Whimsy is the name of the game at Iliana Regan’s Lincoln Square restaurant, which is equal parts fascinating and adorable. The plates here are works of art and culinary prowess, combining unlikely ingredients like stone fruit, mushroom and pepita. Or foie gras, caramel corn and bubblegum ice cream. Look out for Regan's brilliantly themed menus, such as Dr. Seuss and Wes Anderson.
Meaning love in Danish, Elske is an appropriate name for a venture from husband-and-wife team David and Anna Posey. Take the guesswork out of the experience and order the affordable tasting menu, then sit back and prepare to be wowed by the unbelievably precious New American fare.

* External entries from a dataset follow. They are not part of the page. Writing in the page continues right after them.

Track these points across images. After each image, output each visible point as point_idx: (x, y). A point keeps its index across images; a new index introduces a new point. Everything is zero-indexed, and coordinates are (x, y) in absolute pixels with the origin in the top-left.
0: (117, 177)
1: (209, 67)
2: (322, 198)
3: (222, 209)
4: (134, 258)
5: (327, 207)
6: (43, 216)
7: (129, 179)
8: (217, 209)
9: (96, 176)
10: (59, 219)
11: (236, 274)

So you’re new to the whole fine-dining thing, eh? This Lakeview spot is a good place to start. Helmed by owner Ty Fujimura and chef Brian Fisher, Entente drops pretension in favor of approachability, offering a curated menu of rotating appetizers and entrées plus food-friendly wines and cocktails. The easygoing dining room, which is often bumping Run the Jewels and Kendrick Lamar, doesn’t hurt either. Day-one favorites include the wedge salad—a halo of iceberg lettuce filled with creamy green-goddess dressing and topped with chunks of bacon, tomato puree and gobs of Cambozola cheese—and the Carolina Gold, a warm hug of a dish that’s topped with shaved truffles, pea tendrils, Parmigiano-Reggiano and a duck egg.

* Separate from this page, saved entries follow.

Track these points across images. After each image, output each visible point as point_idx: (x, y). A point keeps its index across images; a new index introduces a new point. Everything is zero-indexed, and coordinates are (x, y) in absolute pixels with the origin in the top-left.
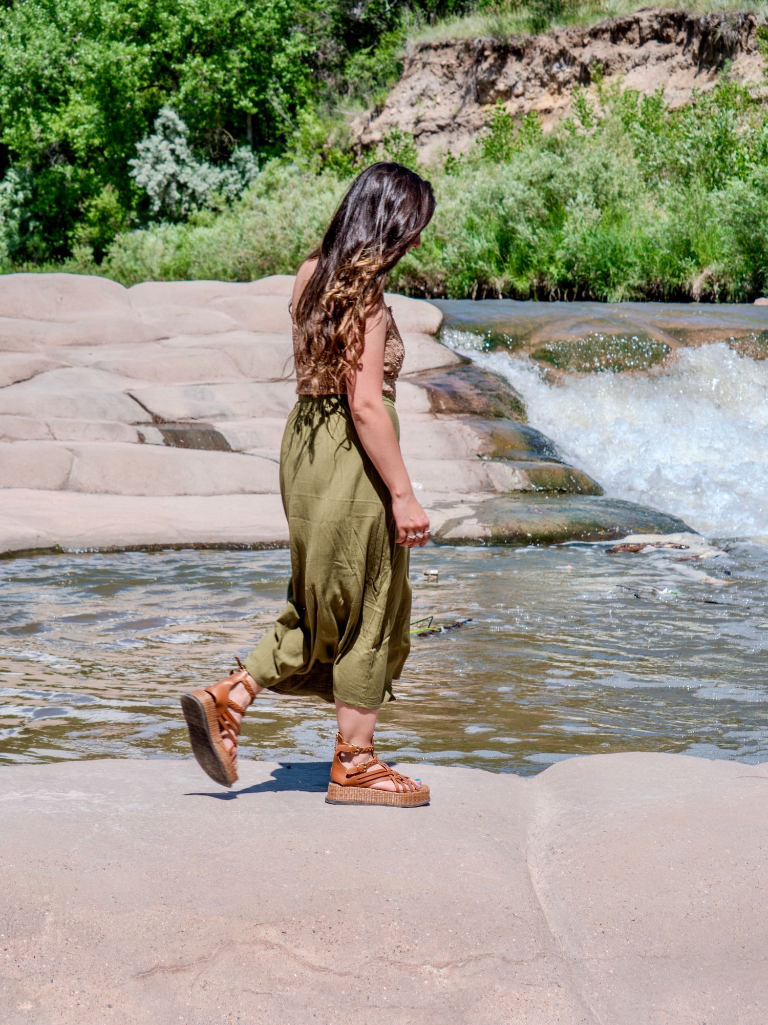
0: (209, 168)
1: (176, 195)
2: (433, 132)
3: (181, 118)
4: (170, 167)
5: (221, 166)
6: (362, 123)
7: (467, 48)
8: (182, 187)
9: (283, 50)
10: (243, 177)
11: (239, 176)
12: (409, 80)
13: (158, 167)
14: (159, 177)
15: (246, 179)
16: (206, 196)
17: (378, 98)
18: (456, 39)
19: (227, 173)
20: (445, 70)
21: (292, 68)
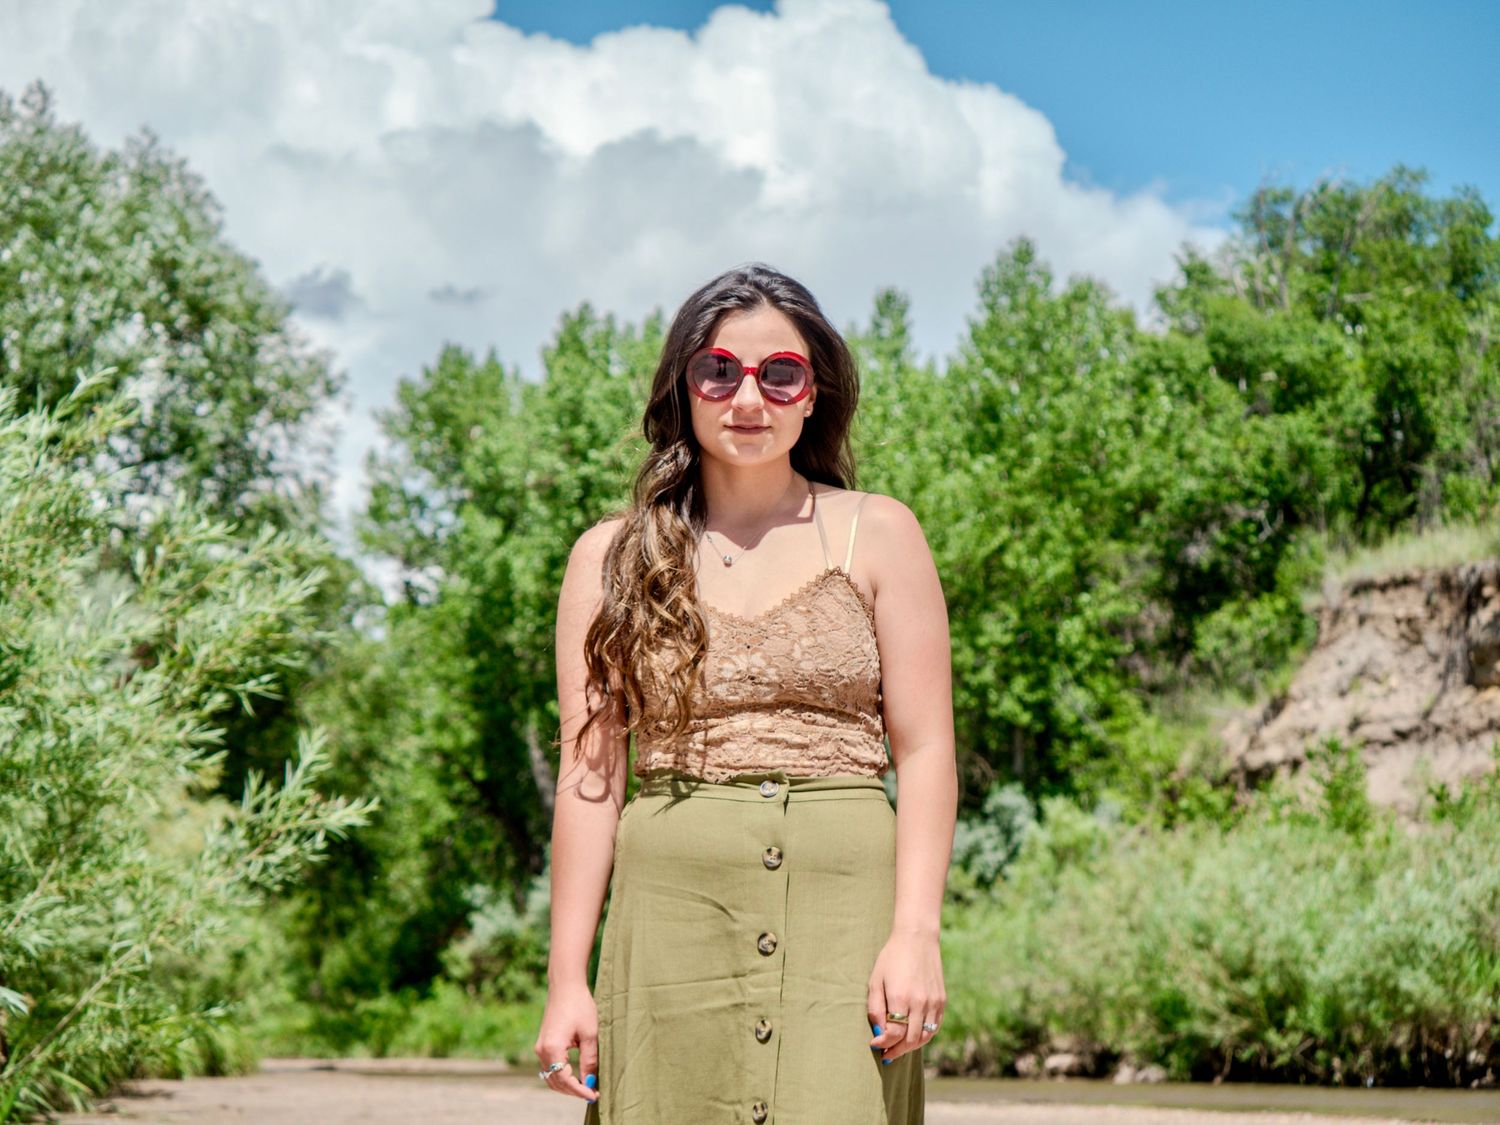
2: (1386, 744)
7: (1446, 584)
10: (1008, 840)
12: (1333, 648)
15: (1014, 842)
17: (1276, 683)
18: (1423, 570)
19: (980, 832)
20: (1404, 627)
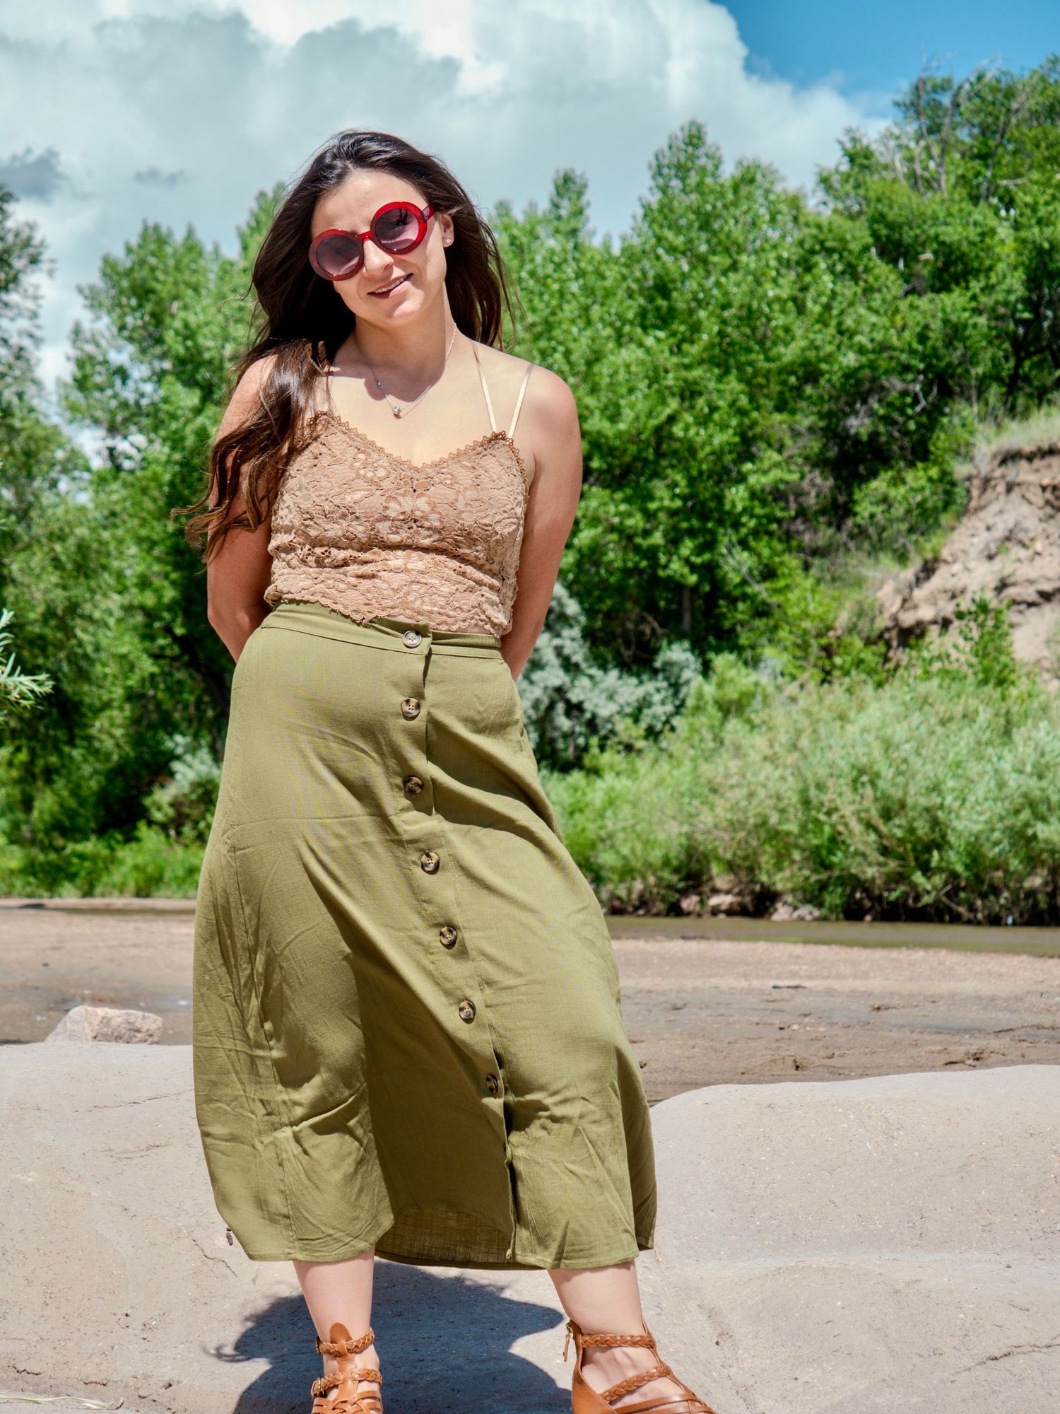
0: (620, 678)
1: (564, 723)
2: (1031, 605)
3: (572, 595)
4: (554, 676)
5: (638, 675)
6: (898, 591)
8: (574, 709)
9: (742, 479)
10: (676, 694)
11: (671, 692)
12: (982, 514)
13: (537, 676)
14: (537, 692)
15: (681, 696)
16: (613, 724)
17: (928, 546)
19: (650, 686)
20: (1048, 495)
21: (759, 511)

Owners Chris and Nina Nugent preside over this intimate 30-seat, BYOB-friendly Lincoln Square destination that incorporates classic French technique with modern, playful touches. The multi-course menu goes for $145 a head (did we mention the BYOB policy?) and lasts for approximately three hours. Diners can expect wildly creative platings and intensely seasonal ingredients like summer truffle, English peas, meyer lemon and fennel.
For years, Everest has lived up to its name for those looking for a lavish experience, and in the process it has become the pinnacle of high-end French dining. Atop the Chicago Stock Exchange, it is still the height of elegance, with views of the rooftops that made the city famous. Chef Jean Joho’s menu still starts with his iconic whipped cauliflower served on an iced tea spoon and dotted with caviar. From there, it’s on to carefully executed dishes such as roasted rack of lamb, foie gras and poached halibut, each given some sort of Alsatian flair or French accent. If you’re looking for fancy, you found it.